* start *

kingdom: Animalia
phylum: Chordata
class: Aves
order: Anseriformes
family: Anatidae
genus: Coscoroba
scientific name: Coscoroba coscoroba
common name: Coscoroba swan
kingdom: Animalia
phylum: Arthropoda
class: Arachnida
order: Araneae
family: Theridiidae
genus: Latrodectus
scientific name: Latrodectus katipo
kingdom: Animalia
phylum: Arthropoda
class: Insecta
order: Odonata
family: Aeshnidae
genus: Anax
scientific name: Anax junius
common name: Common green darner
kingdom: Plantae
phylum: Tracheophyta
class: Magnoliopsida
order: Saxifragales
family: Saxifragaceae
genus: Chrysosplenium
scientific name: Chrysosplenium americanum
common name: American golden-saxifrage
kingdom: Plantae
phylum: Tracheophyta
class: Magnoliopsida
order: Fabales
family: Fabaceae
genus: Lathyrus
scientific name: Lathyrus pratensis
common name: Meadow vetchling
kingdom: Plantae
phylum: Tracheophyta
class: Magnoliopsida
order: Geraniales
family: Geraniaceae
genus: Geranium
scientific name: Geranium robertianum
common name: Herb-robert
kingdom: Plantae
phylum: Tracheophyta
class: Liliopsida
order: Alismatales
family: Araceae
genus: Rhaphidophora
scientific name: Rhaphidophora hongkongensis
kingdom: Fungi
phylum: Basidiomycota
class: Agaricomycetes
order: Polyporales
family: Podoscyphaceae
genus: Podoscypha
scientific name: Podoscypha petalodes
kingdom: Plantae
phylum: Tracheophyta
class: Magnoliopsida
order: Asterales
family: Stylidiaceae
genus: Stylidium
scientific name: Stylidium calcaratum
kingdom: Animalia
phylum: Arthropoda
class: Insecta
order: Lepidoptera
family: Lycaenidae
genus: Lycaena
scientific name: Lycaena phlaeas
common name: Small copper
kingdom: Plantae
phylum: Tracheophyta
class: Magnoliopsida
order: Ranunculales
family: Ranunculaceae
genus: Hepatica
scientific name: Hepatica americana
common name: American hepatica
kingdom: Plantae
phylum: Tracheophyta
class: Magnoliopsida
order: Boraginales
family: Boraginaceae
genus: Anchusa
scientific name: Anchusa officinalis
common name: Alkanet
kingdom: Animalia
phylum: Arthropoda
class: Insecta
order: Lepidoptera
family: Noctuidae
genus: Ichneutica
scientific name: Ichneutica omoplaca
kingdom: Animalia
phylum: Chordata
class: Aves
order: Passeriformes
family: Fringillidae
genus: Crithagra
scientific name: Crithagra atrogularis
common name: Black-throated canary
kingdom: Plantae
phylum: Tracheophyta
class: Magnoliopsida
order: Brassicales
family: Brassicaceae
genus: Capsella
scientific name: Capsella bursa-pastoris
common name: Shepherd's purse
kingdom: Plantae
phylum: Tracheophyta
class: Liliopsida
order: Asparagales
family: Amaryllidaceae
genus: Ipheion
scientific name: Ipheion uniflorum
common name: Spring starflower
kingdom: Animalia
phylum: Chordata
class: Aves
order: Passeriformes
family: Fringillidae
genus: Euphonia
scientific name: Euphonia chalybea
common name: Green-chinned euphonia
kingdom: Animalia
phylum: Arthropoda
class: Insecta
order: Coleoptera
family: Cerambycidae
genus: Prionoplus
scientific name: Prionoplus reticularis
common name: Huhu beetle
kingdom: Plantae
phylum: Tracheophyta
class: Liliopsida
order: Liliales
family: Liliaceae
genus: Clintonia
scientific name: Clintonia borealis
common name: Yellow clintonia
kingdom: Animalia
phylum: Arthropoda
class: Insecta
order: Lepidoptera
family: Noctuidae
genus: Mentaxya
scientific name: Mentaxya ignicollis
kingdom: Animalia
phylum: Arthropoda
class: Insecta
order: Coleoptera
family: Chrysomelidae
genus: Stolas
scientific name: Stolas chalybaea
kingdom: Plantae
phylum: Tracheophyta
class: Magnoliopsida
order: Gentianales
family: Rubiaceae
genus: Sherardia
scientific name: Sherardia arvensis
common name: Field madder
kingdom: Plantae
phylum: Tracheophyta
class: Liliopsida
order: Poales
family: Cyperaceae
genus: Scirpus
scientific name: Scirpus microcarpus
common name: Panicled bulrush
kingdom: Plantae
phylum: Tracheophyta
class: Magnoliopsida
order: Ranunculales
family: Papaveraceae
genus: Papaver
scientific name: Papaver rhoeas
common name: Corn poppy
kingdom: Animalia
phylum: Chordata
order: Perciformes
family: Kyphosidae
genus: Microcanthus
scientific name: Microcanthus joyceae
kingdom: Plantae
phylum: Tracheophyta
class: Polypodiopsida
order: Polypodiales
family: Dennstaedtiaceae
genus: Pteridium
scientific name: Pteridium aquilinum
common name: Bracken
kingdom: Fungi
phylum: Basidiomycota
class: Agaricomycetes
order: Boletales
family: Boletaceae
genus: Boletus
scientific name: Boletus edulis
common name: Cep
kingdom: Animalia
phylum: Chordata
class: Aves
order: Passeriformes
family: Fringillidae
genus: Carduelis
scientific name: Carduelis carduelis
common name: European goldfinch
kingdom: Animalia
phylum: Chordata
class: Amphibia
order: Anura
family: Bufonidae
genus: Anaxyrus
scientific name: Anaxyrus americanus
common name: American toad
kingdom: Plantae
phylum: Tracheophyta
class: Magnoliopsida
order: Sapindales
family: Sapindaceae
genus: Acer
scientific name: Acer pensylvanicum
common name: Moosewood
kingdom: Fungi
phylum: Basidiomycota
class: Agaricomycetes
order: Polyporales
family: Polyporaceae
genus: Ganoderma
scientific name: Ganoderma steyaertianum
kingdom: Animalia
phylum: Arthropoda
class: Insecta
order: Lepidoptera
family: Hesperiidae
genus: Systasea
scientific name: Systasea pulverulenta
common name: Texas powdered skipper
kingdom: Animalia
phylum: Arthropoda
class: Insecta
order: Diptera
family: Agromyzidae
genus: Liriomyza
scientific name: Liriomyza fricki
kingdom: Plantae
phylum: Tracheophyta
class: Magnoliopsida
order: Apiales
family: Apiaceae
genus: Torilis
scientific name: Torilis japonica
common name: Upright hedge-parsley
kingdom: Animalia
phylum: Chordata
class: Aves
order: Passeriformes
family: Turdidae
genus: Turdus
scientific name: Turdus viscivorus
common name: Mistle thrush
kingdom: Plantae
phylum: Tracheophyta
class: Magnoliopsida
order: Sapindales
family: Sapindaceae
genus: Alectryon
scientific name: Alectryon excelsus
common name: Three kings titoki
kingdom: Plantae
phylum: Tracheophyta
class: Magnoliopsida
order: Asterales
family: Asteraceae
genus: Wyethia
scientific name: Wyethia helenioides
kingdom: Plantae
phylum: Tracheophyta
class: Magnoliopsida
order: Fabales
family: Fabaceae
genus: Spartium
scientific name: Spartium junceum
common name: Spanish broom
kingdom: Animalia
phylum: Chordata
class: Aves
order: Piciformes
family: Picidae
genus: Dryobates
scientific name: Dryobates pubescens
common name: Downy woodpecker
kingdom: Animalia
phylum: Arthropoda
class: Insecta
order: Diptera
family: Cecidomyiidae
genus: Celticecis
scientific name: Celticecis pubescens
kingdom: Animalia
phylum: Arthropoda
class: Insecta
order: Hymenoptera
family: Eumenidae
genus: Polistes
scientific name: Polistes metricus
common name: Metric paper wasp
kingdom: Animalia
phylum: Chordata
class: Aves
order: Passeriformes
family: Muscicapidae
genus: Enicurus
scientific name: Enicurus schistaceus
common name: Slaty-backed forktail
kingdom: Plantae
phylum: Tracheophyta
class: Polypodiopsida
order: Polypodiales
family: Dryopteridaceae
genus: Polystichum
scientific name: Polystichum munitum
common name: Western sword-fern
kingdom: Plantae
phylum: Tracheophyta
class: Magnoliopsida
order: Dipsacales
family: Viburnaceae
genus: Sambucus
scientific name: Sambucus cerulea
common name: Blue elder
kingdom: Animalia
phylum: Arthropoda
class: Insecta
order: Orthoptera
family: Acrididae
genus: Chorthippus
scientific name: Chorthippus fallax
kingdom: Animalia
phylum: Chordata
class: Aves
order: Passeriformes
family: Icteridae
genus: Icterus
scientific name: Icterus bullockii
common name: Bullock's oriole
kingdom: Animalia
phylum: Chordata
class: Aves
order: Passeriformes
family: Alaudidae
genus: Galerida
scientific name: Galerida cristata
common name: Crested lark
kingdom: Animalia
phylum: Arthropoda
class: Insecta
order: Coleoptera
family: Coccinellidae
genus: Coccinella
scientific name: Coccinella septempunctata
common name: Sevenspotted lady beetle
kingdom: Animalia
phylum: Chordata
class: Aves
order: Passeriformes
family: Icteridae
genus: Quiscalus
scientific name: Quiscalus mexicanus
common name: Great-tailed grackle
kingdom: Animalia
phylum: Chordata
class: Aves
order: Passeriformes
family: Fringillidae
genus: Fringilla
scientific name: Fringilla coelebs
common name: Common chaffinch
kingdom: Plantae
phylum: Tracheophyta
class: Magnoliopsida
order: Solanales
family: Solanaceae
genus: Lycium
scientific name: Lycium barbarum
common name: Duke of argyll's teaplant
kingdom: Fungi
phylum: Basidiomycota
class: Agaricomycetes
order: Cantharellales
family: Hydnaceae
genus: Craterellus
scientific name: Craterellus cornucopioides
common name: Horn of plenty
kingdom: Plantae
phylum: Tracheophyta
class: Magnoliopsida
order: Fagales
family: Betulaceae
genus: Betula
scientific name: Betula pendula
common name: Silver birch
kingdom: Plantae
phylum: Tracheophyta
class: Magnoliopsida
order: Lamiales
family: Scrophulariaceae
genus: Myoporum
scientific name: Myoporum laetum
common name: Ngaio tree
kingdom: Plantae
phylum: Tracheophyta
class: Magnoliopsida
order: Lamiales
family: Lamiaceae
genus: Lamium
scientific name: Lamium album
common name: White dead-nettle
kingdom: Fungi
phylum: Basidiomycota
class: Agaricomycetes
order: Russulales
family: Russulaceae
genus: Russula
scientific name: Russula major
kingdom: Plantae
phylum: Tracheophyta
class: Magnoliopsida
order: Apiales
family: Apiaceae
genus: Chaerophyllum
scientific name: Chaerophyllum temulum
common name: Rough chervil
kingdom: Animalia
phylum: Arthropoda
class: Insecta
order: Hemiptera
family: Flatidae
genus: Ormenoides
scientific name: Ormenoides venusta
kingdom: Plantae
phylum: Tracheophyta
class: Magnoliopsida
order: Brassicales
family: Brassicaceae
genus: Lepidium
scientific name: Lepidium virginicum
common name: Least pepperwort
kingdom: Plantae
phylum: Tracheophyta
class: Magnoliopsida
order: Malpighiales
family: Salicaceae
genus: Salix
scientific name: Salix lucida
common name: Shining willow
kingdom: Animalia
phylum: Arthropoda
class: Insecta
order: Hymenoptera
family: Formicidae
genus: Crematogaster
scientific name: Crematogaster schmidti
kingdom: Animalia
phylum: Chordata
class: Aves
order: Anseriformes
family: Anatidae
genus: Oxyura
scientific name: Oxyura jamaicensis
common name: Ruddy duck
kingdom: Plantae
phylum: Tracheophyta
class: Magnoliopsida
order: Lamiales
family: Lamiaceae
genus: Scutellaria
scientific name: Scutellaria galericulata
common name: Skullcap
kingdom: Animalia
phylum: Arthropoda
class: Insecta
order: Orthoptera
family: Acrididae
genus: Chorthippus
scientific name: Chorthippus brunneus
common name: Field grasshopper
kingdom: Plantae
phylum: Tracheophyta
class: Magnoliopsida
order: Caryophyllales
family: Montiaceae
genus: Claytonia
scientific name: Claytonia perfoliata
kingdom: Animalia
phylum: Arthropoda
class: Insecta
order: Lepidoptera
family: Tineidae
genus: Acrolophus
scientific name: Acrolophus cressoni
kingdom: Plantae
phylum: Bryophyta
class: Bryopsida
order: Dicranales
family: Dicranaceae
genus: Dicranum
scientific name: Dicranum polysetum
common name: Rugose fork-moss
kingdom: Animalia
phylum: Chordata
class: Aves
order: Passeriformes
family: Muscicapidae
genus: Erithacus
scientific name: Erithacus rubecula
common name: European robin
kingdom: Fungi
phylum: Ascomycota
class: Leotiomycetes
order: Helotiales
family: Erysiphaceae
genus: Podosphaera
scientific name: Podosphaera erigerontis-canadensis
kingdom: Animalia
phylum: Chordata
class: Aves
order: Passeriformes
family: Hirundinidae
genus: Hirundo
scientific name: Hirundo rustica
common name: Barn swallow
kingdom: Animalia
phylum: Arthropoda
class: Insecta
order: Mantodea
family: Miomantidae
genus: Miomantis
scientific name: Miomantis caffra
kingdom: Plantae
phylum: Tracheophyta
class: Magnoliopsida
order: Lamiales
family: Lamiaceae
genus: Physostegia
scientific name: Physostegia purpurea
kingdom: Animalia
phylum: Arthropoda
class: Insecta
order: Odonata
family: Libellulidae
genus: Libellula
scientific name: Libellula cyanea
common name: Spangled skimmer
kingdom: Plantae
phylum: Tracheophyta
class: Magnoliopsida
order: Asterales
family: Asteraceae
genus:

* end *

_Stated exercise_
Rewrite the items from the first line through the line with "scientific name: Latrodectus katipo", replacing "common name" with "vernacular name" and leaving everything else as it is.

_Result below_
kingdom: Animalia
phylum: Chordata
class: Aves
order: Anseriformes
family: Anatidae
genus: Coscoroba
scientific name: Coscoroba coscoroba
vernacular name: Coscoroba swan
kingdom: Animalia
phylum: Arthropoda
class: Arachnida
order: Araneae
family: Theridiidae
genus: Latrodectus
scientific name: Latrodectus katipo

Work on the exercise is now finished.